Autor/es reacciones

Eduardo Rojas Briales

Lecturer at the Polytechnic University of Valencia and former Deputy Director-General of the FAO

The press release reflects the study adequately. The study is of scientific quality. The issues that restrict the conclusions obtained are the limitation to satellite information without considering other relevant aspects such as the recent evolution of the fuel stock, the forest management applied to each area (intensive, extensive, null), the population density, etc. Leaving aside the factors that have to do with anthropic influence on the terrain makes it impossible to draw consistent conclusions. Similar situations occur when attempts are made to describe the status of large-scale forests purely on the basis of satellite information, ignoring information that can only be obtained on the ground, including issues of land use, tenure, etc. 

The study fits with the available evidence, but with the limitations cited in the previous paragraph.

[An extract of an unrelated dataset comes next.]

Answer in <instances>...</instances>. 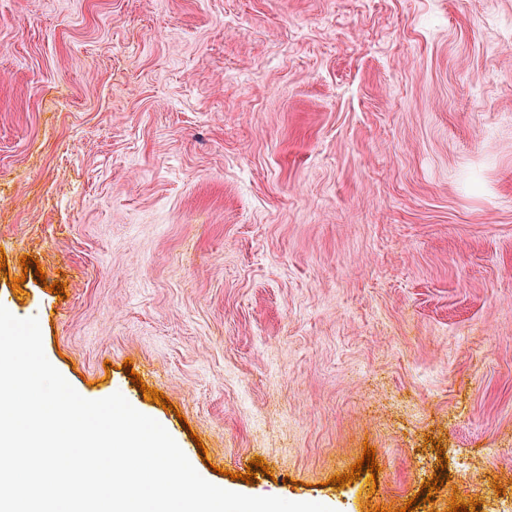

For example, the increase in large fires in south-eastern (SE) Australia is undoubtedly related to climate change, but also to the abandonment of frequent but low-intensity fire practices by Aboriginal peoples and eliminated by settlers of European origin, exacerbated by the policy of systematically extinguishing all fires, similar to what happened in the western USA. In contrast, in northern Australia, with a larger Aboriginal population, the situation has evolved for the better with the recovery of ancestral controlled burning practices. 

In the case of the European/Northern Mediterranean, the virulence of fires is undoubtedly due to the exacerbation of climate change, but no less to rural abandonment, active (repopulation) and passive (spontaneous encroachment) ambush and the policy of systematic extinguishing of all fires.  

Only by integrating socio-economic variables and field observations can reasonable conclusions be drawn from such methodologies covering very different situations across the globe. One issue is to obtain satellite information on the evolution of forest areas or carbon stock, and another much more complex one is to analyse the causes of changes and how to address undesired trends.